→ **Description of the task**:
The entries are to be reproduced verbatim, and their pictures left out.

==== Dataset entries ====

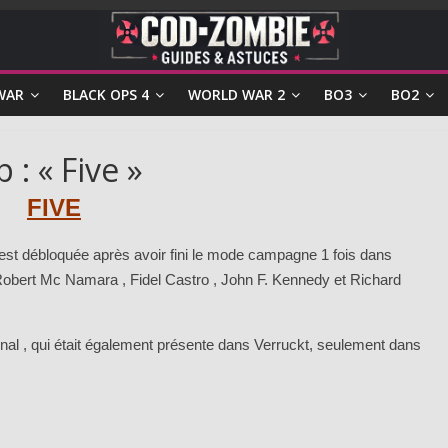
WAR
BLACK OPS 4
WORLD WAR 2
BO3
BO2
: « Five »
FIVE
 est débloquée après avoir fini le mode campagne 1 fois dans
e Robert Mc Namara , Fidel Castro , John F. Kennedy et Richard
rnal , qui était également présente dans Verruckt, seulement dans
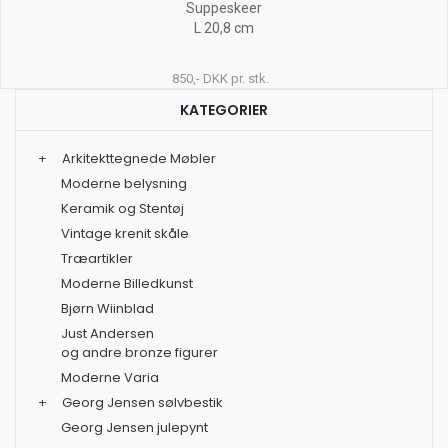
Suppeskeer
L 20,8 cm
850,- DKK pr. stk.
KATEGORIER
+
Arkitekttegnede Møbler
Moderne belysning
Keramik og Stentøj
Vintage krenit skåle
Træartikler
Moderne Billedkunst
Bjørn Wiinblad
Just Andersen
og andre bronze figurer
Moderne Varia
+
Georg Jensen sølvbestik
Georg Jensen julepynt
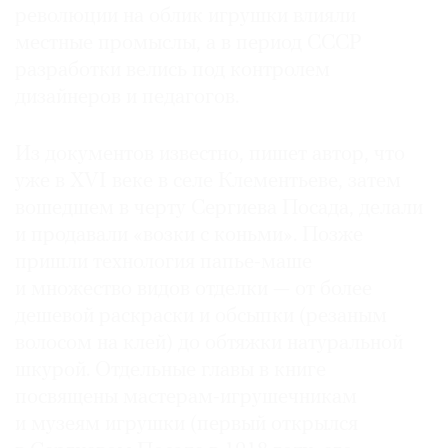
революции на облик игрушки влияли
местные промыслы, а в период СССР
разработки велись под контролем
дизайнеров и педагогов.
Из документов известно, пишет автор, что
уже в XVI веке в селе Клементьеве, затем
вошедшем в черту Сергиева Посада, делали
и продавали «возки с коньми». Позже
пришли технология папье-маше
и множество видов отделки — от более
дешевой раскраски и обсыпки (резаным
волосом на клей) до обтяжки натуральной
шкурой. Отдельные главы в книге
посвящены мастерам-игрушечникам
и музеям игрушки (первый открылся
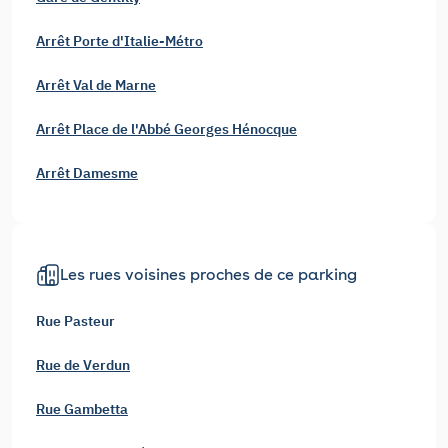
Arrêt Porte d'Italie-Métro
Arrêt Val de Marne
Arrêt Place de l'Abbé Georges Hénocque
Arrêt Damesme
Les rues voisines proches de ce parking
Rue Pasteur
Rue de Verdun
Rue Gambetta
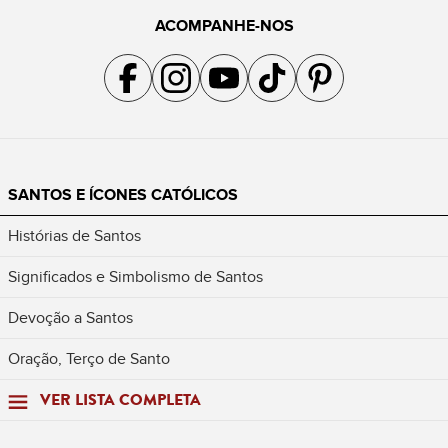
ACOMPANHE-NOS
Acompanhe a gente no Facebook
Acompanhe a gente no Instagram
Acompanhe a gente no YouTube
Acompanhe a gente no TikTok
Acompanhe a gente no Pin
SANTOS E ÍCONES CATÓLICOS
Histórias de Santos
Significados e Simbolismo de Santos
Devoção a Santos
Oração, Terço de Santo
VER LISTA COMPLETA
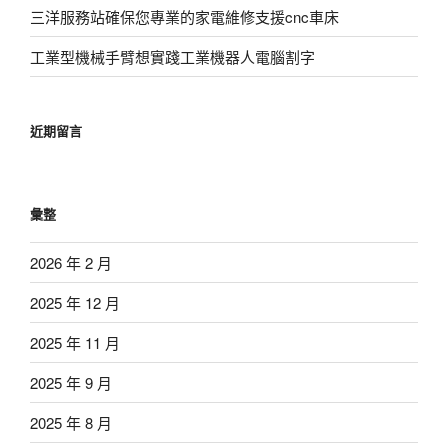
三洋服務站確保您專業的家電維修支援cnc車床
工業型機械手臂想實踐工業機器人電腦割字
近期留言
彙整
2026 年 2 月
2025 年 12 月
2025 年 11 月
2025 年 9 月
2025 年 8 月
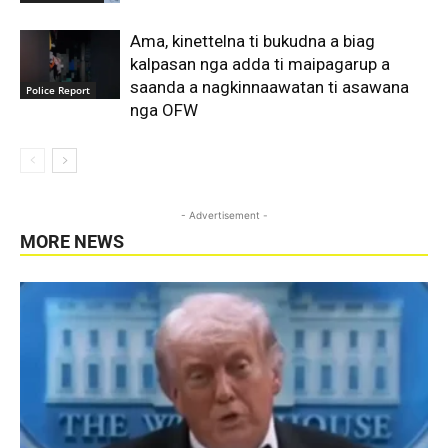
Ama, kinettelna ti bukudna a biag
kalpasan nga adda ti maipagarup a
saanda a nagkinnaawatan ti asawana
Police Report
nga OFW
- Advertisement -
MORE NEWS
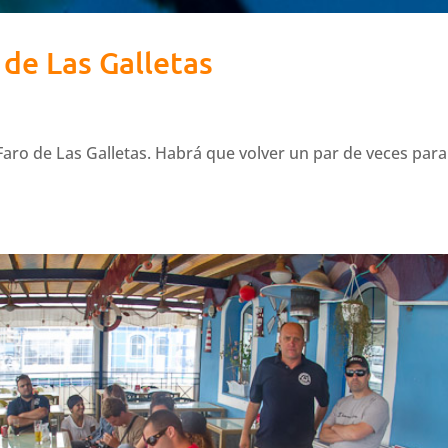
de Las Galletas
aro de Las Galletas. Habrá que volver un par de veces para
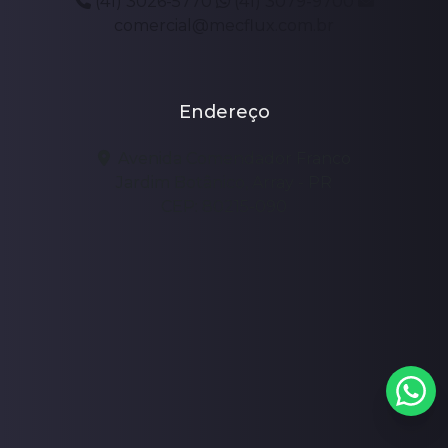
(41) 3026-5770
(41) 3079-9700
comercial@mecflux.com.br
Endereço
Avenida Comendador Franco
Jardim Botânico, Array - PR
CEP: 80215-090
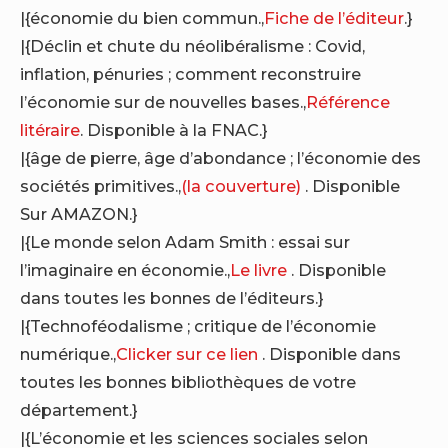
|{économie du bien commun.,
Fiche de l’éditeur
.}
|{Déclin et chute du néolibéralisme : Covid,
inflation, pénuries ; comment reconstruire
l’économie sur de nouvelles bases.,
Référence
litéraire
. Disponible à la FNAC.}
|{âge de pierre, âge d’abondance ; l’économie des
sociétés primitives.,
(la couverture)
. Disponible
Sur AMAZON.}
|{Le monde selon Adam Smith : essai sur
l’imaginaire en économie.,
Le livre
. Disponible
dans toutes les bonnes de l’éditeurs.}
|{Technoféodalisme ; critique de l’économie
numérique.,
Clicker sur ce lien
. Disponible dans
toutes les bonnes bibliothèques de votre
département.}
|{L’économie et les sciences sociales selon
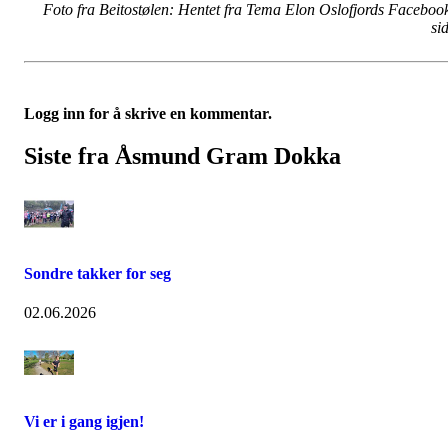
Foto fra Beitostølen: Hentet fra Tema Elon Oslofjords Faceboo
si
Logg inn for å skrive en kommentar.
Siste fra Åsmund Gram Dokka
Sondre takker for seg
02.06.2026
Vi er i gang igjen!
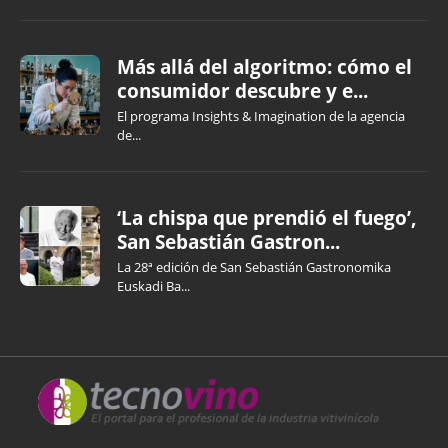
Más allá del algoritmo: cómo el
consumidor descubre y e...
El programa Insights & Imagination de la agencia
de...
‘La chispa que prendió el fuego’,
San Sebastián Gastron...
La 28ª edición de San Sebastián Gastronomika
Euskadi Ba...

====

→ **Written solution**:
WAR
BLACK OPS 4
WORLD WAR 2
BO3
BO2
: « Five »
FIVE
 est débloquée après avoir fini le mode campagne 1 fois dans
e Robert Mc Namara , Fidel Castro , John F. Kennedy et Richard
rnal , qui était également présente dans Verruckt, seulement dans
Suppeskeer
L 20,8 cm
850,- DKK pr. stk.
KATEGORIER
+
Arkitekttegnede Møbler
Moderne belysning
Keramik og Stentøj
Vintage krenit skåle
Træartikler
Moderne Billedkunst
Bjørn Wiinblad
Just Andersen
og andre bronze figurer
Moderne Varia
+
Georg Jensen sølvbestik
Georg Jensen julepynt
революции на облик игрушки влияли
местные промыслы, а в период СССР
разработки велись под контролем
дизайнеров и педагогов.
Из документов известно, пишет автор, что
уже в XVI веке в селе Клементьеве, затем
вошедшем в черту Сергиева Посада, делали
и продавали «возки с коньми». Позже
пришли технология папье-маше
и множество видов отделки — от более
дешевой раскраски и обсыпки (резаным
волосом на клей) до обтяжки натуральной
шкурой. Отдельные главы в книге
посвящены мастерам-игрушечникам
и музеям игрушки (первый открылся
Arrêt Porte d'Italie-Métro
Arrêt Val de Marne
Arrêt Place de l'Abbé Georges Hénocque
Arrêt Damesme
Les rues voisines proches de ce parking
Rue Pasteur
Rue de Verdun
Rue Gambetta
ACOMPANHE-NOS
Acompanhe a gente no Facebook
Acompanhe a gente no Instagram
Acompanhe a gente no YouTube
Acompanhe a gente no TikTok
Acompanhe a gente no Pin
SANTOS E ÍCONES CATÓLICOS
Histórias de Santos
Significados e Simbolismo de Santos
Devoção a Santos
Oração, Terço de Santo
VER LISTA COMPLETA
三洋服務站確保您專業的家電維修支援cnc車床
工業型機械手臂想實踐工業機器人電腦割字
近期留言
彙整
2026 年 2 月
2025 年 12 月
2025 年 11 月
2025 年 9 月
2025 年 8 月
Ama, kinettelna ti bukudna a biag
kalpasan nga adda ti maipagarup a
saanda a nagkinnaawatan ti asawana
Police Report
nga OFW
- Advertisement -
MORE NEWS
de Las Galletas
aro de Las Galletas. Habrá que volver un par de veces para
(41) 3026-5770
(41) 3079-9700
comercial@mecflux.com.br
Endereço
Avenida Comendador Franco
Jardim Botânico, Array - PR
CEP: 80215-090
|{économie du bien commun.,
Fiche de l’éditeur
.}
|{Déclin et chute du néolibéralisme : Covid,
inflation, pénuries ; comment reconstruire
l’économie sur de nouvelles bases.,
Référence
litéraire
. Disponible à la FNAC.}
|{âge de pierre, âge d’abondance ; l’économie des
sociétés primitives.,
(la couverture)
. Disponible
Sur AMAZON.}
|{Le monde selon Adam Smith : essai sur
l’imaginaire en économie.,
Le livre
. Disponible
dans toutes les bonnes de l’éditeurs.}
|{Technoféodalisme ; critique de l’économie
numérique.,
Clicker sur ce lien
. Disponible dans
toutes les bonnes bibliothèques de votre
département.}
|{L’économie et les sciences sociales selon
Foto fra Beitostølen: Hentet fra Tema Elon Oslofjords Faceboo
si
Logg inn for å skrive en kommentar.
Siste fra Åsmund Gram Dokka
Sondre takker for seg
02.06.2026
Vi er i gang igjen!
Más allá del algoritmo: cómo el
consumidor descubre y e...
El programa Insights & Imagination de la agencia
de...
‘La chispa que prendió el fuego’,
San Sebastián Gastron...
La 28ª edición de San Sebastián Gastronomika
Euskadi Ba...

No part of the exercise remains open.